● **PROVIDED INFORMATION**:
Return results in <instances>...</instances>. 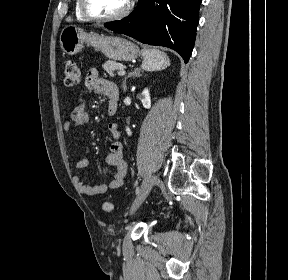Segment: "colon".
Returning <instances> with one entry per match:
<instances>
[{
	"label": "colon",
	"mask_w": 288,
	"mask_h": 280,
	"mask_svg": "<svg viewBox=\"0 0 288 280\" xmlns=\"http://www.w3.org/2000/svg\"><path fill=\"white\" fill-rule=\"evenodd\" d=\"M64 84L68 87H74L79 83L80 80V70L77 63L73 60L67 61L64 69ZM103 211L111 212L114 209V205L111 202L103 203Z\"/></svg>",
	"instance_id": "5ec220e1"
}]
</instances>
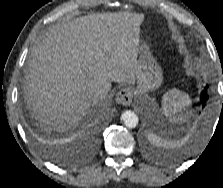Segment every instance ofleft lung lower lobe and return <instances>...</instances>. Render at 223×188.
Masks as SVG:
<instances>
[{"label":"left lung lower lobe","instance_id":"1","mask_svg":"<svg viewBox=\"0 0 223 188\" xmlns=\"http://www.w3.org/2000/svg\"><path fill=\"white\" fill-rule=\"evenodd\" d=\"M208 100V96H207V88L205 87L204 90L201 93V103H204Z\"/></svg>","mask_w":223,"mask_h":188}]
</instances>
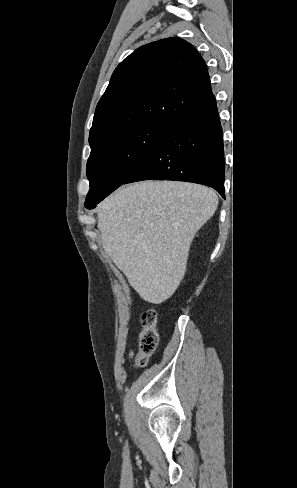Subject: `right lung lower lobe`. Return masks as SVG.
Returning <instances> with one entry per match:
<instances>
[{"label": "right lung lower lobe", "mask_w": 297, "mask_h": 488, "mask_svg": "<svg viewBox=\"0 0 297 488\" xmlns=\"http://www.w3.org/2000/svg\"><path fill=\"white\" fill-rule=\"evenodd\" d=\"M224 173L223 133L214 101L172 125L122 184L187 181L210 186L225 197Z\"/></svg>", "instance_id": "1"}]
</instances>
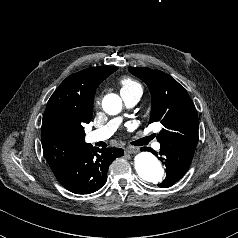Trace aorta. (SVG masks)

---

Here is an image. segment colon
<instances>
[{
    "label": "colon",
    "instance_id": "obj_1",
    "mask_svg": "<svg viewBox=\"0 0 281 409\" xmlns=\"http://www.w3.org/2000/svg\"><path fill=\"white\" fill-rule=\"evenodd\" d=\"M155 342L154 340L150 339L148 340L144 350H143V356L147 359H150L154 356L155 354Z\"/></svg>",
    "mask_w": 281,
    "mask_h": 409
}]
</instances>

● **DIRECTIVE**:
Copy the listing exactly, from the line containing "Segment every instance" through the line containing "Trace aorta. (SVG masks)", including both of those lines. Leave the pictures out of your copy.

● **FINISHED TASK**:
Segment every instance ofleft lung lower lobe and return <instances>...</instances>. Render at 223×188.
Masks as SVG:
<instances>
[{"label":"left lung lower lobe","instance_id":"1","mask_svg":"<svg viewBox=\"0 0 223 188\" xmlns=\"http://www.w3.org/2000/svg\"><path fill=\"white\" fill-rule=\"evenodd\" d=\"M208 100V96H207V88L205 87L204 90L201 93V103H204Z\"/></svg>","mask_w":223,"mask_h":188}]
</instances>
Subject: `right lung lower lobe`. Return masks as SVG.
Returning <instances> with one entry per match:
<instances>
[{"label": "right lung lower lobe", "mask_w": 297, "mask_h": 488, "mask_svg": "<svg viewBox=\"0 0 297 488\" xmlns=\"http://www.w3.org/2000/svg\"><path fill=\"white\" fill-rule=\"evenodd\" d=\"M224 173L223 133L214 101L172 125L122 184L187 181L210 186L225 197Z\"/></svg>", "instance_id": "1"}]
</instances>
Trace aorta. (SVG masks)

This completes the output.